Linz - "Wir wollen uns nicht außerhalb der Kirche stellen und wir wollen unter keinen Umständen eine Kirchenspaltung oder eine neue Kirche" - dies betont Christine Mayr-Lumetzberger, die Sprecherin jener Gruppe von Frauen, die sich am 29. Juni zu Priesterinnen der katholischen Kirche weihen lassen wollen.
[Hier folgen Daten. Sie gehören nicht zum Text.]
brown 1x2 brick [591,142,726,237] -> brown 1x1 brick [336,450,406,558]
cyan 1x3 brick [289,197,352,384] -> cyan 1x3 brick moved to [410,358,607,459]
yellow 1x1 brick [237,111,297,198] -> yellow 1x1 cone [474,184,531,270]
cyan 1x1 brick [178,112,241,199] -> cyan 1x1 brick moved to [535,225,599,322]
In einem Interview mit ORF-Radio Oberösterreich betonte Mayr-Lumetzberger - eine frühere Nonne, die inzwischen verheiratet ist und als Lehrerin arbeitet -, man habe den "jetzt entstandenen Wirbel in keinster Weise beabsichtigt". Die Vorbereitungen für die "Frauen-Weihe" sollten "in aller Stille vor sich gehen".

Viele positive Reaktionen

Es mag sein, dass mit dieser Weihe kirchliche "Regeln" verletzt werden, "aber es sind Regeln der Disziplin, nicht des Glaubens", so Mayr-Lumetzberger. Die Weihekandidatinnen hätten auch zahlreiche positive Reaktionen erfahren, "viele Menschen haben sich schon an uns gewandt, die gemeinsam mit uns den Weg zu Gott gehen wollen", sagte Mayr-Lumetzberger.
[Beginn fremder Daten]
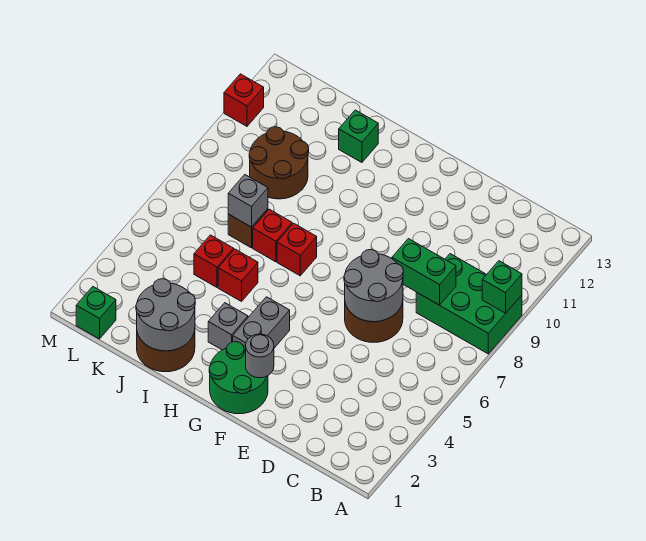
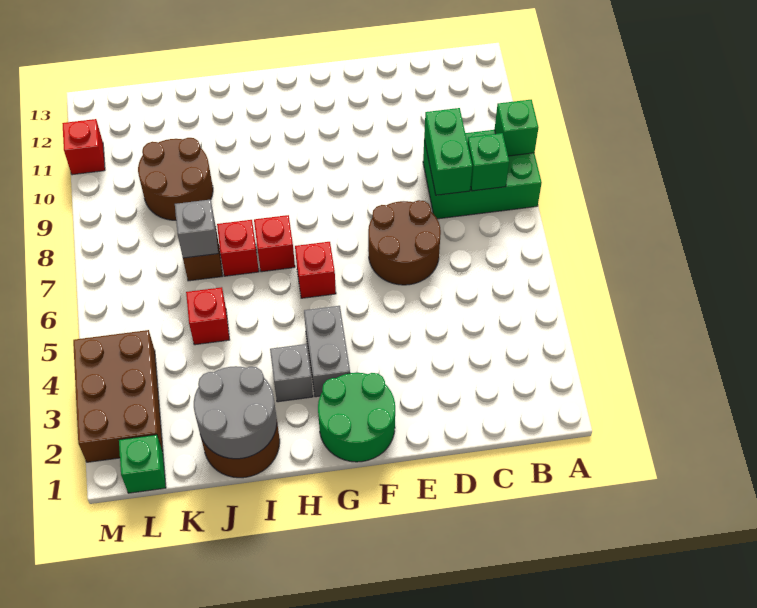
green 1x2 brick [392,239,456,305] -> green 1x2 brick turned to [424,108,472,195]
grey 2x2 round brick [344,250,403,322] -> none
grey 1x1 round brick [246,334,274,378] -> none
red 1x1 brick [218,249,258,301] -> red 1x1 brick moved to [295,242,336,298]
green 1x1 brick [339,110,378,162] -> green 1x1 brick moved to [467,133,509,191]
none -> brown 2x3 brick [73,330,163,462]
Sie gab in dem Interview auch bekannt, wie die Frauen ihren Priesterinnen-Dienst ausüben wollen: "Wir sehen uns in der Tradition der französischen Arbeiterpriester, das heißt, jede von uns wird einem 'weltlichen Beruf' nachgehen und auf diese Weise ihren Lebensunterhalt verdienen, in der verbleibenden Zeit werden wir priesterlich tätig sein".
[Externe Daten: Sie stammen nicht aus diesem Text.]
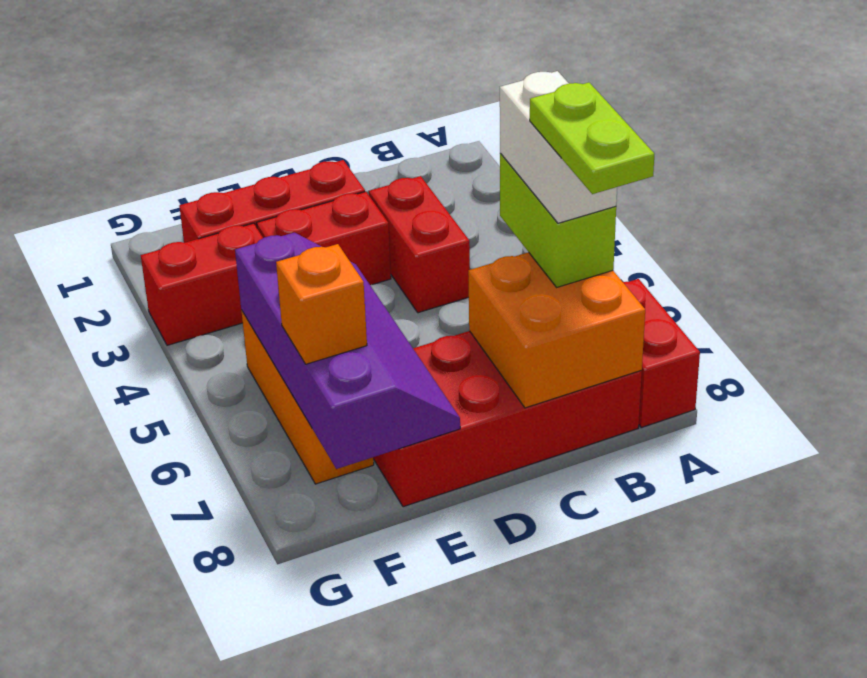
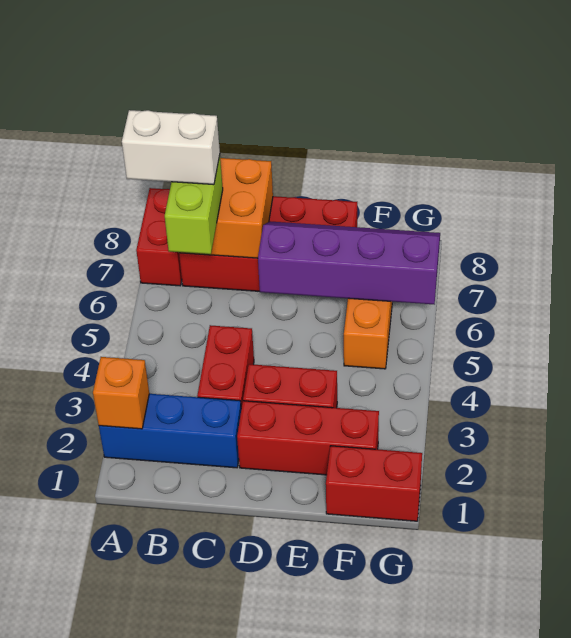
none -> blue 1x3 brick [99,394,241,468]
white 1x2 brick [500,71,617,223] -> white 1x2 brick turned to [122,110,220,185]
lime 1x2 plate [530,82,654,194] -> none
purple 2x4 slope [235,233,460,469] -> purple 2x4 slope turned to [258,221,440,304]
red 1x2 brick [141,223,263,345] -> red 1x2 brick moved to [326,446,422,521]
orange 1x1 brick [276,244,367,364] -> orange 1x1 brick moved to [93,357,149,429]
Nach den derzeit vorliegenden Informationen dürfte die Priesterinnenweihe von etwa einem Dutzend Frauen am 29. Juni, dem Fest Peter und Paul erfolgen. Möglicherweise in einem Haus in Pettenbach im oberösterreichischen Almtal. Dort wurde am 9. Mai ein ehemaliger Benediktinerpater aus dem Stift Kremsmünster zum "Bischof" geweiht. Dieser werde aber nicht die "Weihe" der Frauen vornehmen, heißt es. Wer die Frauen tatsächlich "weihen" wird, das wird geheim gehalten.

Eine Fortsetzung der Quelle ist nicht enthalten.